Exercise instructions — Beginning at the line that includes "stained with immunohistochemistry", return each line exactly through the end of the listing, and no line before it.

Available data —

━━━━━━

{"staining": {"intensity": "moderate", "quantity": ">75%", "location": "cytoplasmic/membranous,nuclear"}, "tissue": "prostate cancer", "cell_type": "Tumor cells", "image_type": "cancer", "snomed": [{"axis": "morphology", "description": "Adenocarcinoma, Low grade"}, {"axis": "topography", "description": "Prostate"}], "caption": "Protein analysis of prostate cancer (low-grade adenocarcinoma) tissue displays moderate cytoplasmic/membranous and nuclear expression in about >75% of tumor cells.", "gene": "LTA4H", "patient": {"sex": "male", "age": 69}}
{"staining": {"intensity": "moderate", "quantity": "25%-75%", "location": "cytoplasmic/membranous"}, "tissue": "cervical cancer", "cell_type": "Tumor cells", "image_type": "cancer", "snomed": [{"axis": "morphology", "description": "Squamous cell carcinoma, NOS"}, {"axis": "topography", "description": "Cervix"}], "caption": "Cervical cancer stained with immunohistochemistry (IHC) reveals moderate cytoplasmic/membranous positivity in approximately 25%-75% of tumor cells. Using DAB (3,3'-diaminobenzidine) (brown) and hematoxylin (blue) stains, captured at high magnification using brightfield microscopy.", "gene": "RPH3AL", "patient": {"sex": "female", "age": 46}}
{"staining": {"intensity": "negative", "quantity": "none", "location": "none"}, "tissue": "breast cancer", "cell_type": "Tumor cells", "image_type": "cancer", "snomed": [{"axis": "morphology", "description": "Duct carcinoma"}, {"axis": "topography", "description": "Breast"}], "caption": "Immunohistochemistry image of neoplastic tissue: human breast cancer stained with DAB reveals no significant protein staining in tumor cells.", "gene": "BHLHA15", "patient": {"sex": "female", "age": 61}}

━━━━━━

Expected answer —
{"staining": {"intensity": "moderate", "quantity": "25%-75%", "location": "cytoplasmic/membranous"}, "tissue": "cervical cancer", "cell_type": "Tumor cells", "image_type": "cancer", "snomed": [{"axis": "morphology", "description": "Squamous cell carcinoma, NOS"}, {"axis": "topography", "description": "Cervix"}], "caption": "Cervical cancer stained with immunohistochemistry (IHC) reveals moderate cytoplasmic/membranous positivity in approximately 25%-75% of tumor cells. Using DAB (3,3'-diaminobenzidine) (brown) and hematoxylin (blue) stains, captured at high magnification using brightfield microscopy.", "gene": "RPH3AL", "patient": {"sex": "female", "age": 46}}
{"staining": {"intensity": "negative", "quantity": "none", "location": "none"}, "tissue": "breast cancer", "cell_type": "Tumor cells", "image_type": "cancer", "snomed": [{"axis": "morphology", "description": "Duct carcinoma"}, {"axis": "topography", "description": "Breast"}], "caption": "Immunohistochemistry image of neoplastic tissue: human breast cancer stained with DAB reveals no significant protein staining in tumor cells.", "gene": "BHLHA15", "patient": {"sex": "female", "age": 61}}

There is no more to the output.